The main problem for me was the romance story at the heart of 'The Raven', or actually, the lack of a romance story. When they meet, William smells Raven's sweet blood and is like 'Oh, that's nice, I want!'. Throughout the book he claims that he desires her, that he admires her goodness but you never actually see him falling for her. And then he maintains that vampyres just cannot love… until he suddenly, conveniently is capable of doing that the next day.
Raven seems to be put off by him most of the time. Sure, he is hot, but he is also dangerous, evasive, brutal and quite mercurial in mood. She really does not want anything to do with him… until she suddenly, conveniently loves him.

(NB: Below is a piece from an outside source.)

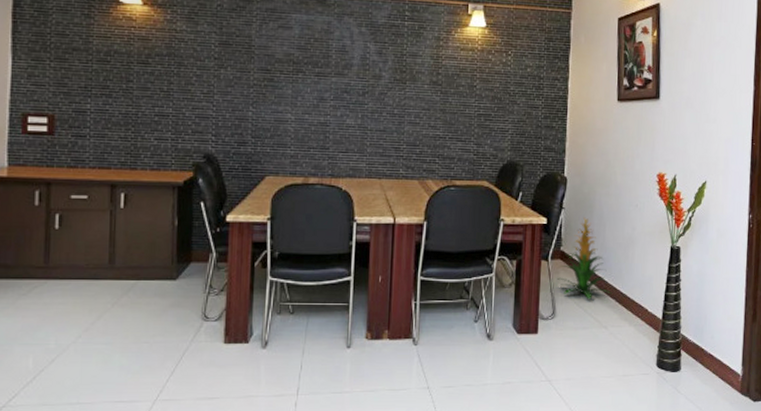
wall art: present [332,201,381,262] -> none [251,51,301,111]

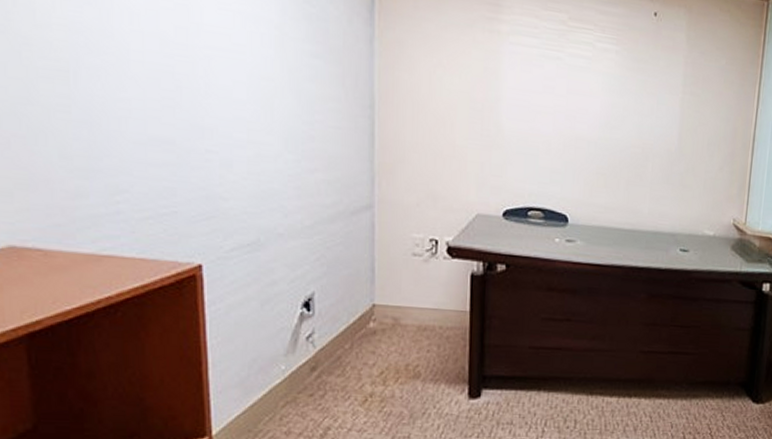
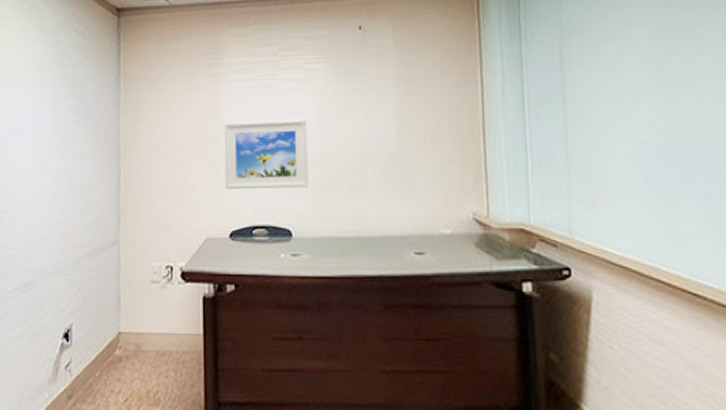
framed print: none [500,90,593,175] -> present [224,118,308,189]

Throughout the book I got the feeling that Raven mostly fell for what William saw in her: an attractive woman he desired. Instead of being in love with him, she seemed to be more excited by the idea that a hot guy, a vampyre prince, no less, would not only notice her but actually think her beautiful. That made me almost feel for bad him, but only almost because I really did not like him at all.

Look, I think that it is always a bad sign when a character gets introduced by a statement like this:

'His considerable strength was magnified by his intellect and his patience'

I have read too many books in which such statements, which in my mind should be demonstrated through actions rather than just stated as fact, couldn't have been further from the truth. And unfortunately this is true for William in 'The Raven' as well. Whenever Raven does something or reacts in a way he does not like, he gets angry. And passive aggressive. And such behaviour should ring all alarm bells, rather than making Raven all wet and willing.

“What are you doing in my bed? You made it quite clear whatever was starting between us ended.”
“I was worried about the Emersons.”
“Of course,” he scoffed. “Raven is savior to the world. I believe someone else lays claim to that accomplishment."

William undermines Raven and silences her whenever he is not happy with the directions of her thoughts and opinions. In addition, his moods are incredibly mercurial, shifting from humour, to desire, to anger in seconds, which makes it not just difficult for the reader to understand him as a character, but also seems downright abusive towards Raven.

He lifted a hand to her face, his touch light and soothing.
“Come to me tonight.”
“I’m not promising to sleep with you.”
“Why not?” He kissed her again, this time gently.
“I’m worried about my heart.”
He arched an eyebrow at the space between her breasts, his lips curving up into a half smile.
“Not that heart.” Her eyes slid to the side. “When you laugh at me, it will hurt.”
William’s expression grew thunderous.
“Have I given you any indication that I find this funny?”
“No,” she whispered.
“What I want most at this moment is to peel your clothes from your body and place my tongue between your legs.”

All in all, he comes across as very immature and creepy, which belies his supposed ancient age and proclaimed patience.

It is a shame that I struggled so much with the characters and central love story as there are elements in the novel I adored very much. The way Mr Reynard incorporated the city with its architectural riches and art into the story was lovely. Florence became a main character itself, enhancing every scene with a moody and gothic atmosphere that befitted the paranormal themes beautifully.

Also interesting were the glimpses into the underground vampyre society and I imagine we see more of this in the future, as the plot continues in the following books of the series.